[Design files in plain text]

※

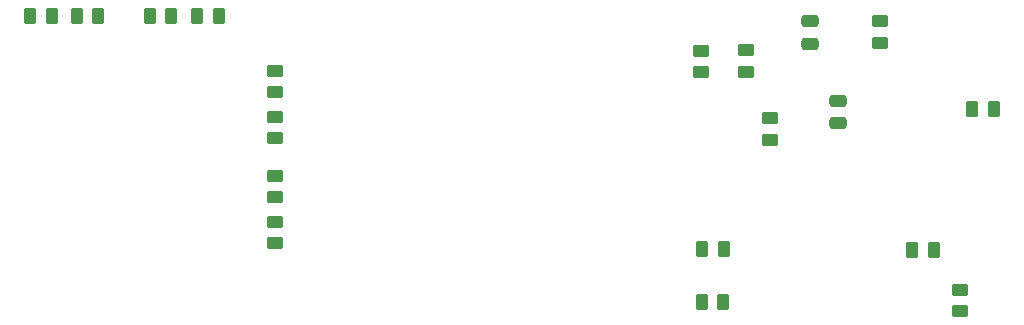
<source format=gbr>
%TF.GenerationSoftware,KiCad,Pcbnew,7.0.2*%
%TF.CreationDate,2023-07-26T08:06:31-03:00*%
%TF.ProjectId,Belliz_IOT,42656c6c-697a-45f4-994f-542e6b696361,rev?*%
%TF.SameCoordinates,Original*%
%TF.FileFunction,Paste,Top*%
%TF.FilePolarity,Positive*%
%FSLAX46Y46*%
G04 Gerber Fmt 4.6, Leading zero omitted, Abs format (unit mm)*
G04 Created by KiCad (PCBNEW 7.0.2) date 2023-07-26 08:06:31*
%MOMM*%
%LPD*%
G01*
G04 APERTURE LIST*
G04 Aperture macros list*
%AMRoundRect*
0 Rectangle with rounded corners*
0 $1 Rounding radius*
0 $2 $3 $4 $5 $6 $7 $8 $9 X,Y pos of 4 corners*
0 Add a 4 corners polygon primitive as box body*
4,1,4,$2,$3,$4,$5,$6,$7,$8,$9,$2,$3,0*
0 Add four circle primitives for the rounded corners*
1,1,$1+$1,$2,$3*
1,1,$1+$1,$4,$5*
1,1,$1+$1,$6,$7*
1,1,$1+$1,$8,$9*
0 Add four rect primitives between the rounded corners*
20,1,$1+$1,$2,$3,$4,$5,0*
20,1,$1+$1,$4,$5,$6,$7,0*
20,1,$1+$1,$6,$7,$8,$9,0*
20,1,$1+$1,$8,$9,$2,$3,0*%
G04 Aperture macros list end*
%ADD10RoundRect,0.250000X-0.262500X-0.450000X0.262500X-0.450000X0.262500X0.450000X-0.262500X0.450000X0*%
%ADD11RoundRect,0.250000X0.450000X-0.262500X0.450000X0.262500X-0.450000X0.262500X-0.450000X-0.262500X0*%
%ADD12RoundRect,0.250000X-0.450000X0.262500X-0.450000X-0.262500X0.450000X-0.262500X0.450000X0.262500X0*%
%ADD13RoundRect,0.250000X0.262500X0.450000X-0.262500X0.450000X-0.262500X-0.450000X0.262500X-0.450000X0*%
%ADD14RoundRect,0.250000X-0.475000X0.250000X-0.475000X-0.250000X0.475000X-0.250000X0.475000X0.250000X0*%
G04 APERTURE END LIST*
D10*
%TO.C,R11*%
X53071250Y-62708750D03*
X54896250Y-62708750D03*
%TD*%
D11*
%TO.C,R8*%
X109820000Y-67512500D03*
X109820000Y-65687500D03*
%TD*%
%TO.C,R9*%
X113680000Y-67452500D03*
X113680000Y-65627500D03*
%TD*%
D10*
%TO.C,R1*%
X132817500Y-70620000D03*
X134642500Y-70620000D03*
%TD*%
D12*
%TO.C,R17*%
X73741200Y-76260000D03*
X73741200Y-78085000D03*
%TD*%
D10*
%TO.C,R4*%
X127707500Y-82540000D03*
X129532500Y-82540000D03*
%TD*%
D11*
%TO.C,R16*%
X73741200Y-81995000D03*
X73741200Y-80170000D03*
%TD*%
%TO.C,R3*%
X131740000Y-87732500D03*
X131740000Y-85907500D03*
%TD*%
D10*
%TO.C,R13*%
X63178750Y-62708750D03*
X65003750Y-62708750D03*
%TD*%
D13*
%TO.C,R2*%
X69003750Y-62708750D03*
X67178750Y-62708750D03*
%TD*%
D10*
%TO.C,R5*%
X109887500Y-86960000D03*
X111712500Y-86960000D03*
%TD*%
D13*
%TO.C,R12*%
X58823750Y-62708750D03*
X56998750Y-62708750D03*
%TD*%
D11*
%TO.C,R14*%
X73770000Y-73080000D03*
X73770000Y-71255000D03*
%TD*%
%TO.C,R7*%
X115670000Y-73232500D03*
X115670000Y-71407500D03*
%TD*%
D14*
%TO.C,C1*%
X121450000Y-69940000D03*
X121450000Y-71840000D03*
%TD*%
D11*
%TO.C,R10*%
X124970000Y-65012500D03*
X124970000Y-63187500D03*
%TD*%
D13*
%TO.C,R6*%
X111772500Y-82440000D03*
X109947500Y-82440000D03*
%TD*%
D14*
%TO.C,C2*%
X119110000Y-63180000D03*
X119110000Y-65080000D03*
%TD*%
D12*
%TO.C,R15*%
X73770000Y-67355000D03*
X73770000Y-69180000D03*
%TD*%
M02*

</source>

※

■ Work to complete:
Your answer should consist of the lines above that hold the word "format", copied exactly.

■ Task output:
<source format=gbr>
G04 Gerber Fmt 4.6, Leading zero omitted, Abs format (unit mm)*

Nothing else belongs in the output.